L’oxygène atomique, élément singulier sans liaison avec d’autres atomes, diffère de l’oxygène diatomique, la forme que nous respirons sur Terre. Sur Vénus, la présence d’oxygène atomique avait déjà été attestée du côté nocturne, où il est moins susceptible de réagir avec d’autres éléments ou la lumière solaire.
La découverte de l’équipe de Hübers réside dans la détection de cet oxygène atomique sur le côté diurne de Vénus, où l’intense lumière solaire favorise généralement la formation de molécules plus complexes. Les données recueillies par SOFIA ont non seulement confirmé cette présence, mais ont aussi montré que l’oxygène atomique est réparti plus largement à travers l’atmosphère vénusienne que ce que les modèles précédents suggéraient.

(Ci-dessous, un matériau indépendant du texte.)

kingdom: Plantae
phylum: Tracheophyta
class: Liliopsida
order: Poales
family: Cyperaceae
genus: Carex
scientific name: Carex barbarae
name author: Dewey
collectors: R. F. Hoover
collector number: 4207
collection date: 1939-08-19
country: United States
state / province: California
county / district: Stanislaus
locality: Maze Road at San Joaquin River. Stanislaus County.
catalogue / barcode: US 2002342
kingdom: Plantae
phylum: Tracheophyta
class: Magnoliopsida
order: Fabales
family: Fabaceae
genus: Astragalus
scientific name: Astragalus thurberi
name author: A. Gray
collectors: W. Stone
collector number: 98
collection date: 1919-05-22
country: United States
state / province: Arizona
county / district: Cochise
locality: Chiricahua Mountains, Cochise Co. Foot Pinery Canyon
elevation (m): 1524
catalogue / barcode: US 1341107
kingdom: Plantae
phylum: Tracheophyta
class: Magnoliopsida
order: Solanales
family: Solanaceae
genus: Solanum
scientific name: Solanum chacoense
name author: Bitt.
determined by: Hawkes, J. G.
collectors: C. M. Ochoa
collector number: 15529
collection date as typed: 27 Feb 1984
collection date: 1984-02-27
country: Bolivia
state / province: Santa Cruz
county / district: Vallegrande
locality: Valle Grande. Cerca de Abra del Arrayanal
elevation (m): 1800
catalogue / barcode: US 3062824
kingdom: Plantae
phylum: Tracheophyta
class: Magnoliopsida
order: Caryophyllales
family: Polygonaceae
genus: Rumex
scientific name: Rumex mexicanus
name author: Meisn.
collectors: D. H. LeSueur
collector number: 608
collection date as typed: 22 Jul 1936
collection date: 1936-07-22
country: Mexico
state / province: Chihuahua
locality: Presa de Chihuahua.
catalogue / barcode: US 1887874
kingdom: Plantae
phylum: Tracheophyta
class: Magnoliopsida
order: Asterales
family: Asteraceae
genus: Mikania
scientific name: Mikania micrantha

Cette observation indique que les processus qui génèrent et dispersent l’oxygène atomique sont actifs et efficaces, même sous l’effet direct du rayonnement solaire. Cela implique l’existence de mécanismes atmosphériques jusqu’alors inconnus ou sous-estimés, jouant certainement un rôle dans la régulation thermique et chimique de l’atmosphère de Vénus.
Des vents vénusiens révélateurs
Hübers et son équipe ont analysé les données obtenues par l’Observatoire stratosphérique pour l’astronomie infrarouge (SOFIA), qui opère à haute altitude dans l’atmosphère terrestre, captant des fréquences dans le spectre térahertz, à la frontière entre les micro-ondes et l’infrarouge lointain. Lors de trois vols distincts, l’appareil a recueilli des informations sur 17 zones de Vénus : 7 en plein jour, 9 durant la nuit vénusienne et 1 au niveau de la frontière entre les deux.
Dans chacun de ces 17 sites, la présence d’oxygène atomique a été observée, avec des concentrations maximales autour de 100 kilomètres d’altitude. Cette zone se trouve précisément entre deux courants atmosphériques prédominants sur Vénus : le courant super-rotatif inférieur à 70 kilomètres, qui se déplace plus vite que la rotation planétaire, et le courant qui s’étend du point subsolaire au point antisolaire au-dessus de 120 kilomètres.
Les chercheurs suggèrent que l’oxygène provient de l’énergie du soleil qui brise les molécules de monoxyde de carbone et de dioxyde de carbone. Ils suggèrent en outre que ces atomes se dirigent vers le côté obscur de la planète grâce aux vents forts de l’atmosphère vénusienne. Une fois sur place, ils se combinent probablement en oxygène moléculaire et réagissent également avec d’autres éléments.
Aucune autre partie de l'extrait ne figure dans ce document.